Consider this example of RISC-V assembly language (due to Stephen Marz):
# Determine the length of a C-style string by adding 1 until we find the terminator ‘\0’.
.section .text
.global strlen
strlen:
# a0 = const char *str
li t0, 0 # i = 0
1: # Start of for loop
add t1, t0, a0 # Add the byte offset for str[i]
lb t1, 0(t1) # Dereference str[i]
beqz t1, 1f # if str[i] == 0, break for loop
addi t0, t0, 1 # Add 1 to our iterator
j 1b # Jump back to condition (1 backwards)
1: # End of for loop
mv a0, t0 # Move t0 into a0 to return
ret # Return back via the return address register
Now, Nock doesn’t know about many of the things that are first-class elements of assembly language, like memory utilization or layout. (Everything is a noun, after all: a binary tree.) Nock is also portable, not being tied to any particular machine architecture. (However, it does insist on a least-significant byte ordering.)
In that sense, Nock is much more like a bytecode, a similar concept designed for execution on a software virtual machine. (In fact, while Nock isn’t a bytecode for some technical definition reasons like backtracking, it is currently converted to a bytecode for execution in the Vere interpreter in nock.c
.)
Compare Nock’s instantiation of the string length program above:
[8 [1 0] [1 8 [1 0] 8 [1 6 [5 [1 0] 0 61] [4 0 6] 9 2 10 [30 0 61] 10 [6 4 0 6] 0 1] 9 2 0 1] 0 1]
::
[8 [1 0] :: default input = empty string
[1 8 [1 0] :: default counter = zero
8 [1 6 [5 [1 0] 0 61] :: check for zero in string
[4 0 6] :: if so, increment counter and return
9 2 10 [30 0 61] :: otherwise, replace the value with its tail
10 [6 4 0 6] :: and increment the counter when you loop again
0 1] ::
9 2 0 1] ::
0 1] ::
The high-level logic bears some commonalities, but the mechanics of the loop and the return are elided in favor of a description.
While the assembly program happens to make no reference to values that may already exist in its scope, it certainly could—there’s not a subject-style restriction of scope. The continuation condition of the program (j
) and the termination condition (beq
) are both GOTO
statements which jump in the scope—and could have jumped anywhere.
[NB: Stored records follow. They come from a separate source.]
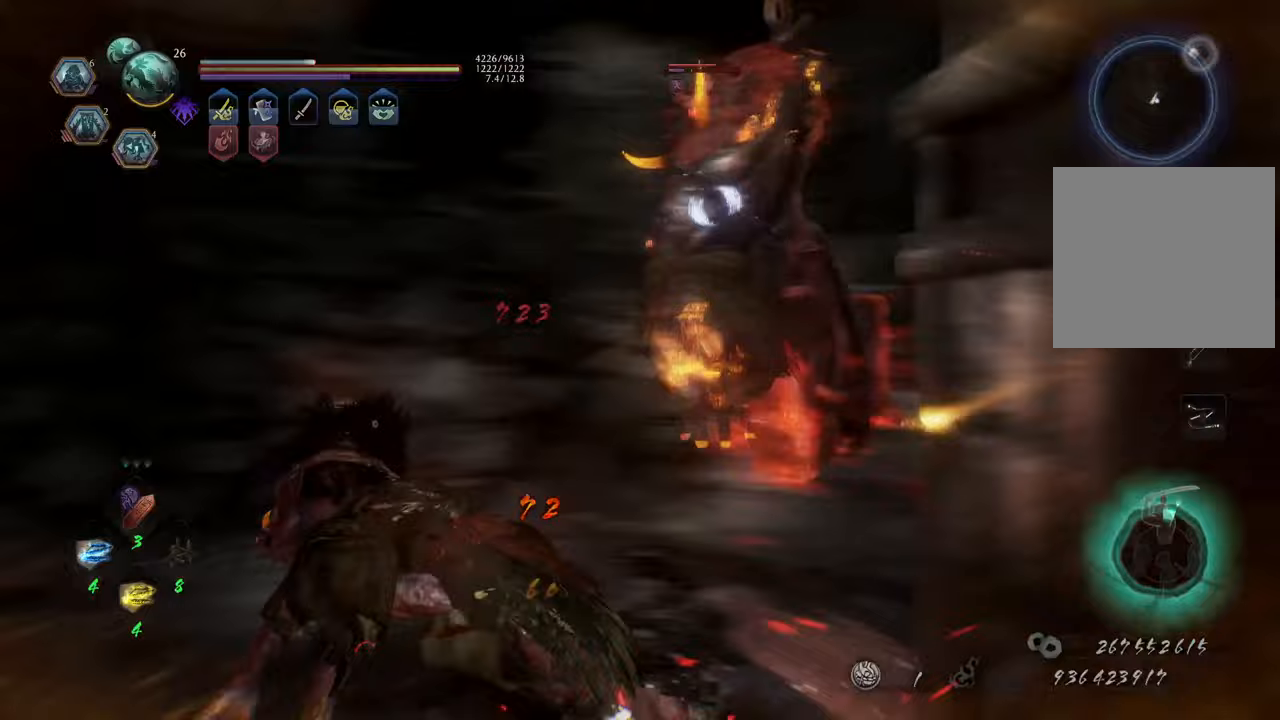
{"buttons": [], "left_stick": "up", "right_stick": "center", "events": []}
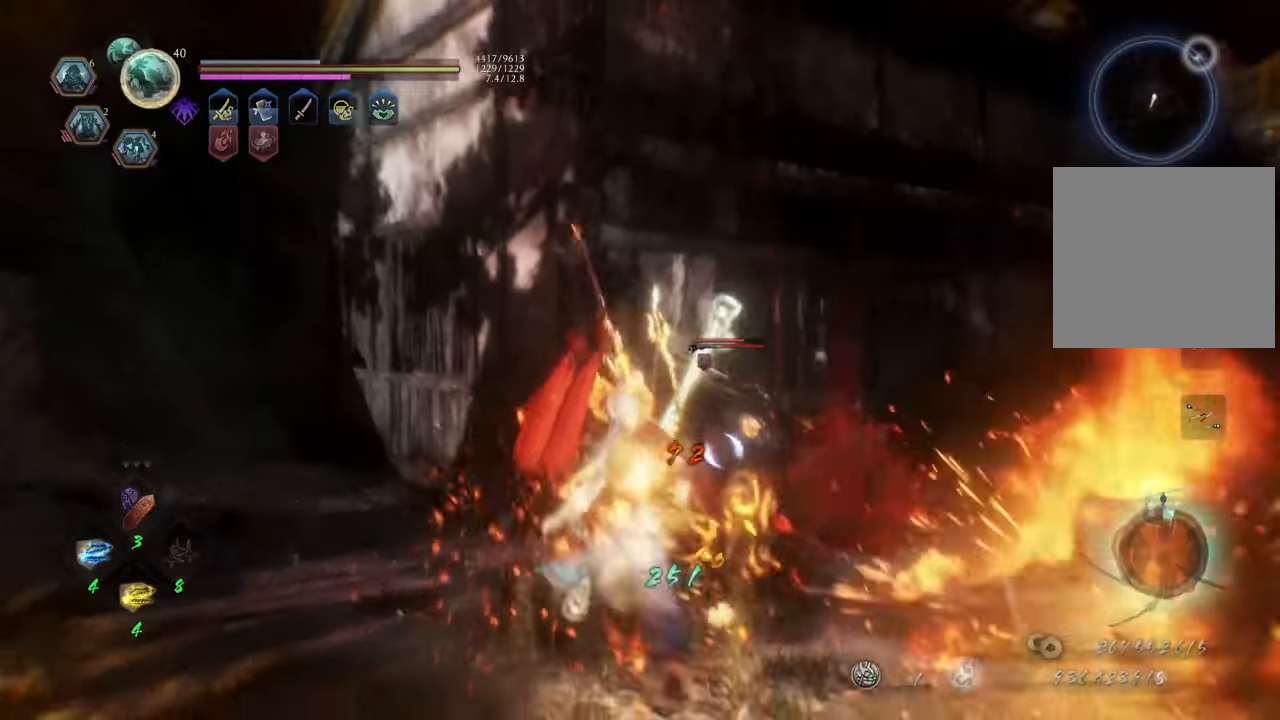
{"buttons": ["Y", "L1"], "left_stick": "center", "right_stick": "center", "events": [[283, "L1", "down"], [333, "Y", "down"], [467, "left_stick", "center"]]}
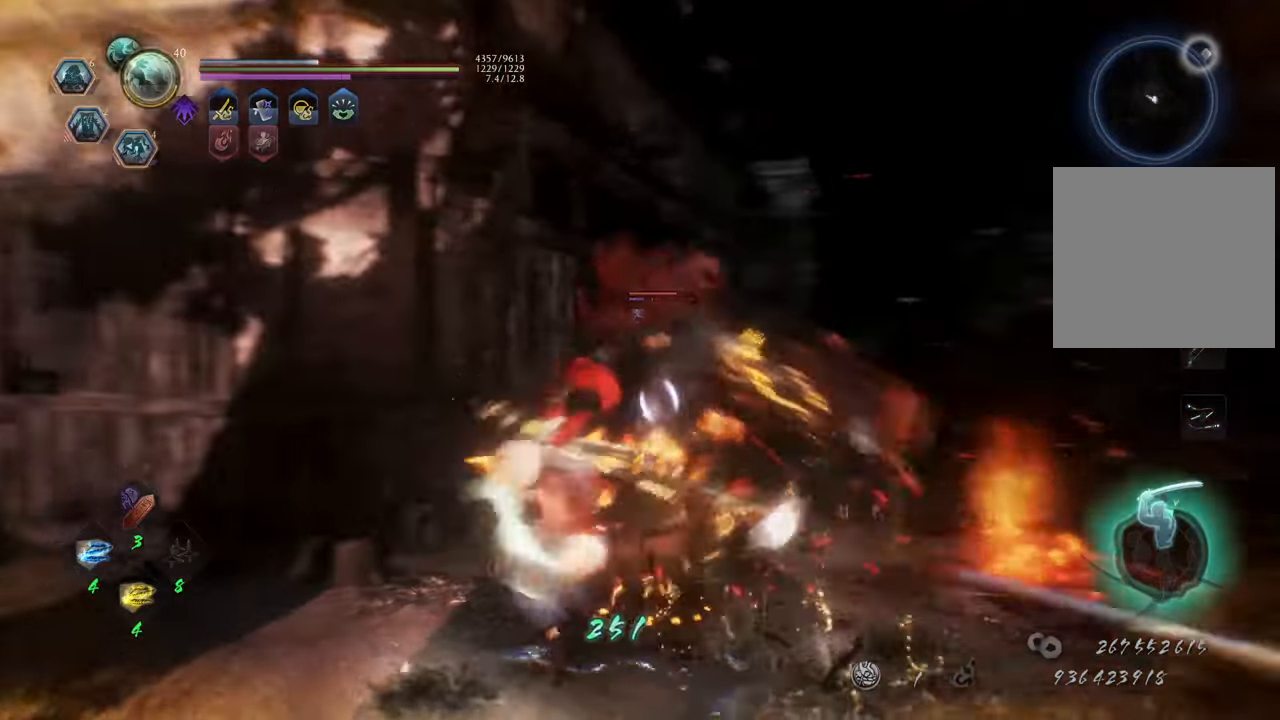
{"buttons": ["Y", "L1"], "left_stick": "center", "right_stick": "center", "events": []}
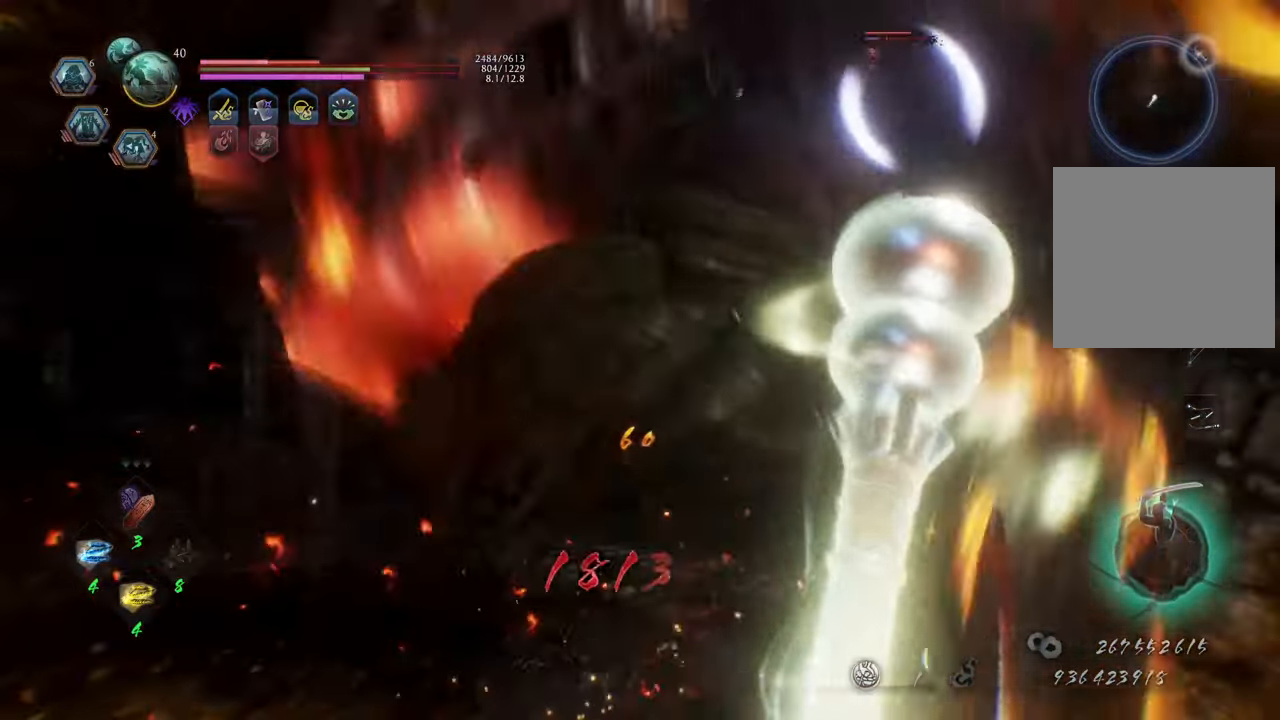
{"buttons": [], "left_stick": "up-left", "right_stick": "center", "events": [[400, "Y", "up"], [417, "left_stick", "up-left"], [500, "L1", "up"]]}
Nock, like assembly language, requires the coder or compiler to take pains to express complex ideas using simple pieces. Probably the biggest difference between the two, however, is that Nock simply has no idea how its instruction will be instantiated on the metal; it is a specification of equivalent behavior. This makes Nock feel more declarative (but only a little bit more) than assembly language.